Итак, массовые армии нуждались в массовом производстве эффективного и унифицированного оружия – огнестрельного, холодного, артиллерийского. Кроме того, они требовали массового же производства солдатской и офицерской формы, обуви, конской упряжи, боезапаса. Всё это могли обеспечить лишь крупные предприятия, работающие на постоянной основе. И, следовательно, становление и развитие армий массового типа оказалось мощным стимулом для увеличения крупного промышленного производства. В XIX столетии проявилось немало промышленных предприятий – мануфактур, фабрик, заводов – построенных исключительно в расчете на обслуживание военных надобностей того или иного государства. Военное дело, таким образом, превратилось в XIX веке в один из главнейших ускорителей научно-технического, а также промышленного прогресса.
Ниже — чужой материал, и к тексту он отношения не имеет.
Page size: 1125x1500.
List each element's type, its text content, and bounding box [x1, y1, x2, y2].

Забота о создании крупных запасов продовольствия, необходимых для больших армейских соединений, сделало неизбежным возникновение разветвленной централизованной системы государственных закупок сельскохозяйственной продукции, а значит, вливанию огромных средств в аграрный сектор.
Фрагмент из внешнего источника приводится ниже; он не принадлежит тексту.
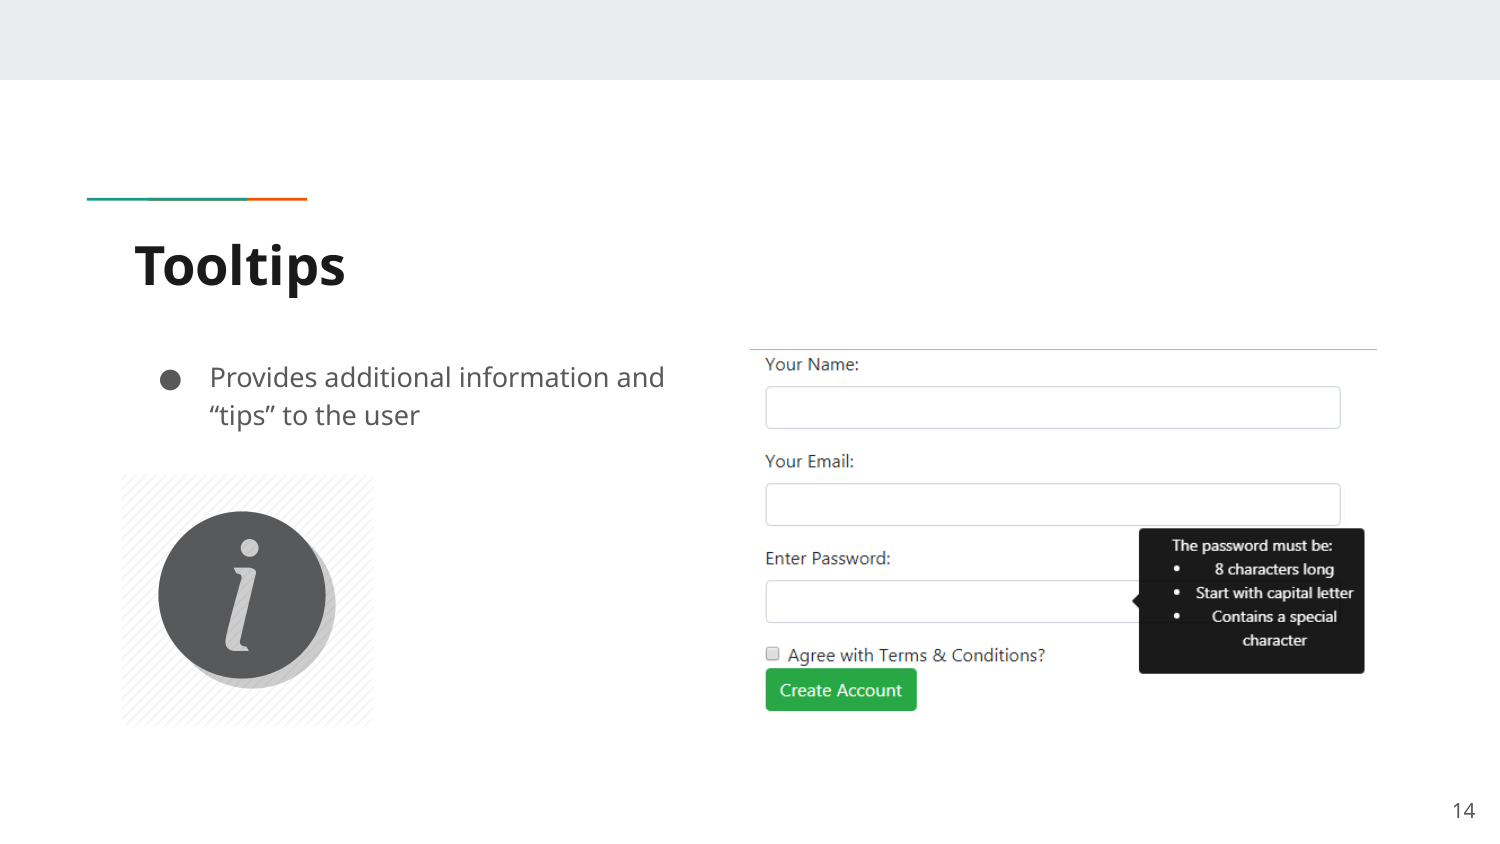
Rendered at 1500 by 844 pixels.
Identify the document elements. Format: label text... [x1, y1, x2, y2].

Во второй половине XIX века выявилось полное преобладание экономически и технически более развитых держав над державами, сохраняющими «рыцарские», «дворянские» традиции по части пренебрежения к новой технике. И даже если правительство стремилось к модернизации вооруженных сил, но не имело к тому достаточных средств, это очень быстро ставило его в проигрышное положение на международной арене. Невозможность без мощной промышленной базы вооружить армию и флот на современном уровне, а также обеспечить солдатам необходимое снаряжение да и просто содержание на массовой основе приводила к впечатляющим поражениям.
Выше уже говорилось о сокрушительном разгроме промышленно отсталой Испании в войне с Соединенными Штатами. Но и в самих Соединенных Штатах индустриальное преобладание Севера обеспечило ему победу над Югом в кровопролитной Гражданской войне. Что же касается прецедентов противостояния феодальных держав сильнейшим капиталистическим государствам Европы, то оно почти всегда заканчивалось полным разгромом первых. Таков, например, опыт военных действий Китая против Великобритании и Франции в ходе опиумных войн 1840—1842 и 1856—1860 годов. Иначе завершилось итало-абессинское столкновение 1895—1896 годов. Однако в этом случае абессинцам предоставили современное вооружение, а также военных специалистов-советников Франция и Россия, что поставило итальянцев в тяжелое положение.
В середине — второй половине XIX столетия происходит тотальное перекраивание политической карты мира. Великобритания и Франция, наиболее развитые в промышленном плане, оказываются странами-метрополиями громадных колониальных империй. Россия расширяет свои и без того громадные владения, двигаясь в Средней Азии на юг. Это ускоряет «гонку вооружений», поскольку войскам из метрополий надо иметь надежные маршруты и средства переброски в другую часть света.